James J. Mullen III and Karen G Potter
Life Sciences, Patent Counseling + Prosecution, and Patent Litigation
The United States Patent and Trademark Office (PTO) issued a Notice today extending the Cancer Immunotherapy Pilot Program (Pilot Program), also known as “Patents 4 Patients.” The Pilot Program, which accelerates the examination of patent applications directed to cancer immunotherapy methods, will now expire on December 31, 2018, absent further extension.
The PTO implemented the Pilot Program a year ago as part of the National Cancer Moonshot initiative. That initiative seeks to transform cancer research and care by substantially accelerating efforts to combat cancer over the next five years. Because the patent system is a driver of innovation, the program aims to advance cancer treatments so that they may reach patients faster. Specifically, the Pilot Program seeks to achieve allowance of meritorious patents within 12 months from filing a petition under the program.
There were more than 900 immunotherapy patent applications pending when the Pilot Program was first implemented. That number likely has grown substantially due to the innovations in the immuno-oncology field. In its Notice, the PTO indicated that 80 petitions have been requested, to date, and nine eligible patents have been granted under the Pilot Program.
To be eligible for fast-track review under the Pilot Program, a patent application must contain at least one claim to a method of treating a cancer using immunotherapy that meets the PTO’s requirements. The applicant may submit a petition before a first Office Action (which may be a Restriction Requirement) or when filing a request for continued examination. After an Office Action has issued, only a patent application that is the subject of an active Investigational New Drug application that has entered phase II or phase IIII (FDA) clinical trials is eligible for fast-track review. At the time the petition is filed, the patent application may contain only three independent claims and not more than 20 claims total. There is no fee to apply for the program.

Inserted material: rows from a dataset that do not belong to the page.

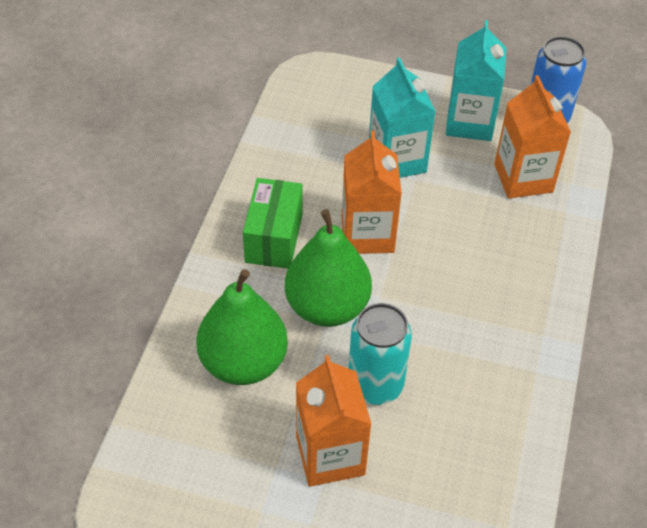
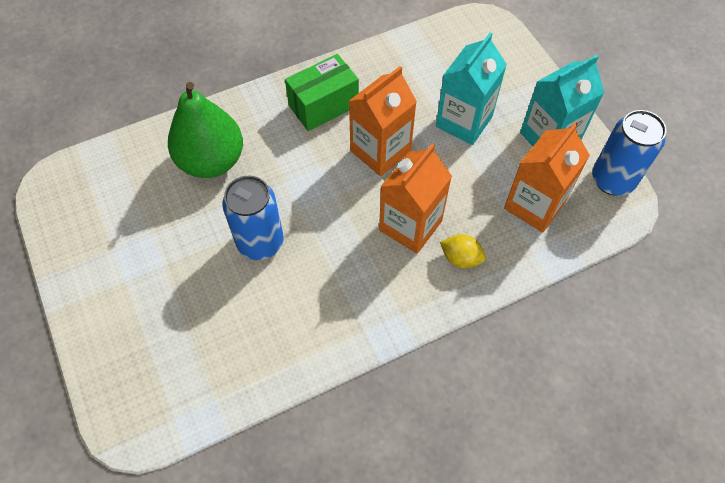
camera: 50 degrees right, 10 degrees up
green pear [285,209,372,327] -> none
orange carton [296,355,372,487] -> orange carton moved to [379,143,452,254]
turquoise can [348,303,412,405] -> blue can [222,176,284,260]
none -> yellow lemon [440,234,486,268]

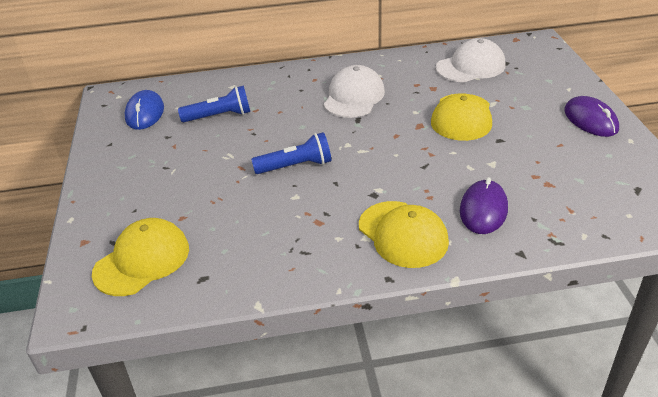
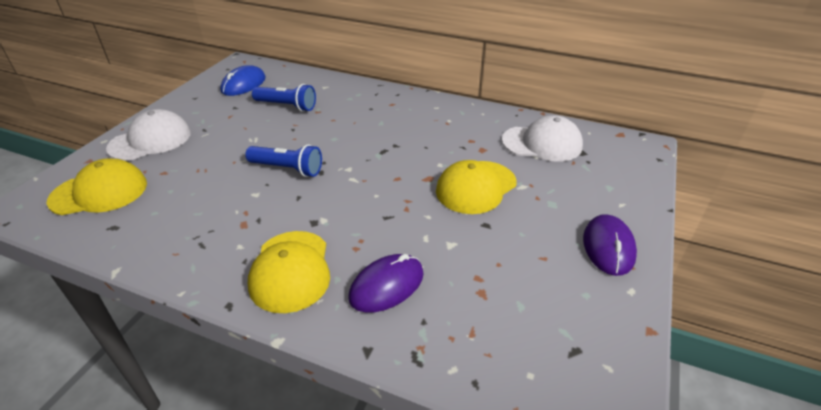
camera: 30 degrees right, 0 degrees up
white cap [323,65,385,118] -> white cap moved to [106,109,191,161]

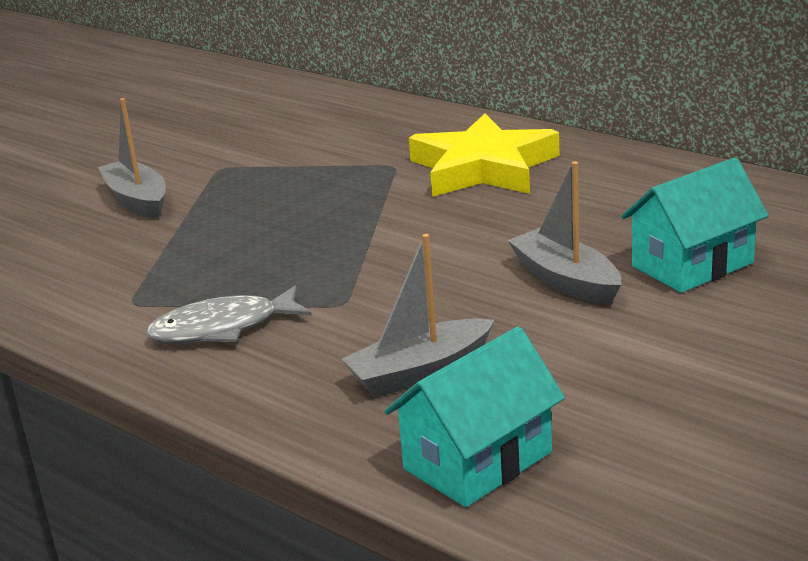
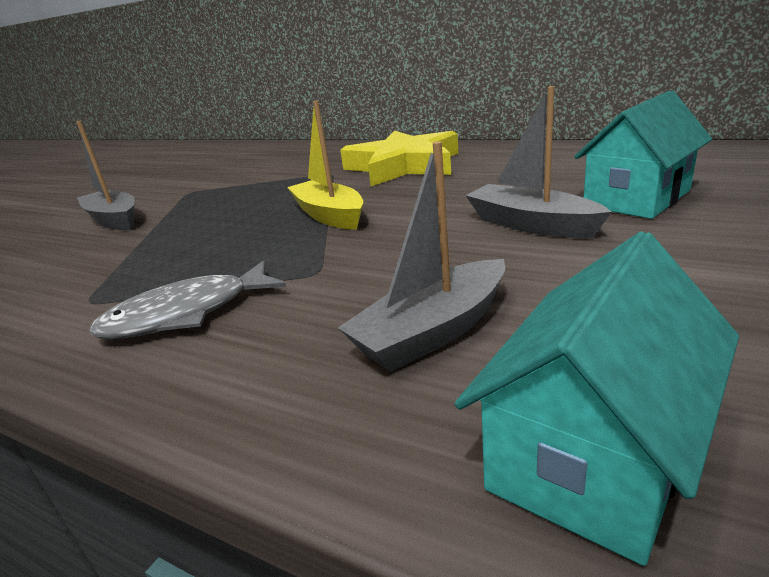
camera: 10 degrees left, 0 degrees up
none -> yellow boat [287,100,363,230]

The Pilot Program’s extension is encouraging for life science companies, as it confirms the PTO’s commitment to supporting innovation as part of the National Cancer Moonshot initiative. For clients in the immuno-oncology space, the Pilot Program may provide strategic advantages. For example, obtaining a quick patent allowance may maximize patent term extension (PTE) in connection with regulatory approval of a drug therapy. Other PTO programs, such as the PTO’s Track One Prioritized Examination Program, also allows for accelerated patent examination. For this reason, before submitting a petition under the Pilot Program, interested applicants should work closely with patent counsel to confirm which program is the best fit for the company’s overall objectives.